"It's a rite-of-passage thing. Also an age thing. You're probably around 25, have jumped, slaughtered and strategised your way through at least 1000 games, and found them amazing and entertaining. Then something happens.Sound familiar to anyone? =P
You start to get bothered by the sameness. You start to notice that games recycle the same ideas on a generational timeline, that every 5-7 years or so game developers repackage the same concepts for new platforms. And also keep making the same mistakes. Over time, you start to think that games need to be saved.
Your attention span shortens. You struggle to remember the last time you had a gaming all-nighter and you look on Skyrim not as a challenge, but rather as a task. A drudge, even.

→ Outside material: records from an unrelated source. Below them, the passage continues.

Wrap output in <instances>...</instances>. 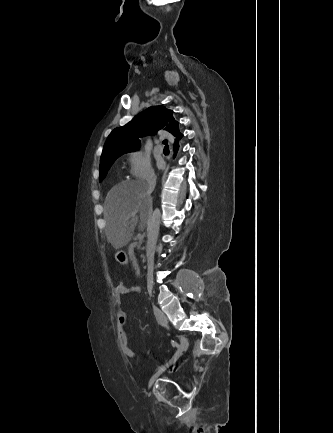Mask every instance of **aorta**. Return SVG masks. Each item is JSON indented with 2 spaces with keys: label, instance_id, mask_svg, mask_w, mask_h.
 I'll use <instances>...</instances> for the list:
<instances>
[{
  "label": "aorta",
  "instance_id": "aorta-1",
  "mask_svg": "<svg viewBox=\"0 0 333 433\" xmlns=\"http://www.w3.org/2000/svg\"><path fill=\"white\" fill-rule=\"evenodd\" d=\"M161 222V211L159 208H155L151 218L147 223V244H146V256L147 258H153L158 240L159 229Z\"/></svg>",
  "mask_w": 333,
  "mask_h": 433
}]
</instances>
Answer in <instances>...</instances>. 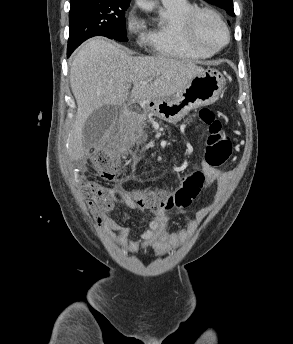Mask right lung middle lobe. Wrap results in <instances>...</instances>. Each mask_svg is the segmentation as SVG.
I'll return each instance as SVG.
<instances>
[{"instance_id":"right-lung-middle-lobe-1","label":"right lung middle lobe","mask_w":293,"mask_h":344,"mask_svg":"<svg viewBox=\"0 0 293 344\" xmlns=\"http://www.w3.org/2000/svg\"><path fill=\"white\" fill-rule=\"evenodd\" d=\"M67 55L93 36L126 42L125 10L129 2L83 0L70 4Z\"/></svg>"}]
</instances>
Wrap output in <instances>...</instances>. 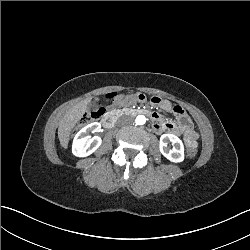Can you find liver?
Listing matches in <instances>:
<instances>
[{"label":"liver","instance_id":"obj_1","mask_svg":"<svg viewBox=\"0 0 250 250\" xmlns=\"http://www.w3.org/2000/svg\"><path fill=\"white\" fill-rule=\"evenodd\" d=\"M88 100L78 102L73 108L68 110L58 127V137L60 144L66 148L69 140V135L75 126V123L82 118V114L87 107Z\"/></svg>","mask_w":250,"mask_h":250}]
</instances>
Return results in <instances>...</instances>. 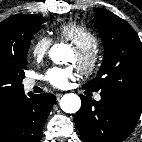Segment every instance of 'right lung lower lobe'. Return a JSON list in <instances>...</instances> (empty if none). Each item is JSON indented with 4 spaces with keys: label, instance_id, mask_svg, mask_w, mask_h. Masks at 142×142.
Listing matches in <instances>:
<instances>
[{
    "label": "right lung lower lobe",
    "instance_id": "98d812e1",
    "mask_svg": "<svg viewBox=\"0 0 142 142\" xmlns=\"http://www.w3.org/2000/svg\"><path fill=\"white\" fill-rule=\"evenodd\" d=\"M25 94L17 101L0 127V142H39L42 129L56 98L53 94Z\"/></svg>",
    "mask_w": 142,
    "mask_h": 142
}]
</instances>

You wonder just how long games can get away with that sort of thing. You also start to be much less tolerant of the first hour of a game: if it doesn't absorb you then you dump it."
I think the fact that many of the current MMO bloggers fit squarely into this description explains a lot about the tone many have towards the games today. For example the whole '3-monther' label being used by many as proof of the genre's failings rather than a hint that something has changed in the player. I also agree with Tadhg that perhaps we 'old timers' may be able to get games more in line with our desires by focusing on indies rather than the mainstream gaming industry, since the mainstream studios don't really seem to be serving our demographic.
Related Reading:
The Dark Side of Happy Memories
1 comment:
I definitely think the fact that I was about 40 when I played my first MMO is one reason why I still enjoy them as much, if not more, than I did well over a decade ago. Prior to that I'd already played video games for twenty years, but not heavily enough to get jaded.
When you get to my age you are well aware that all forms of entertainment go in cycles. I've seen some come round four or five times now. The thing that has changed since I was a teenager is that back then each cycle would push the previous one out and we'd mostly have one dominant form and a lot of also-rans, whereas since the 90s things tend to stack and nothing ever really seems to go away.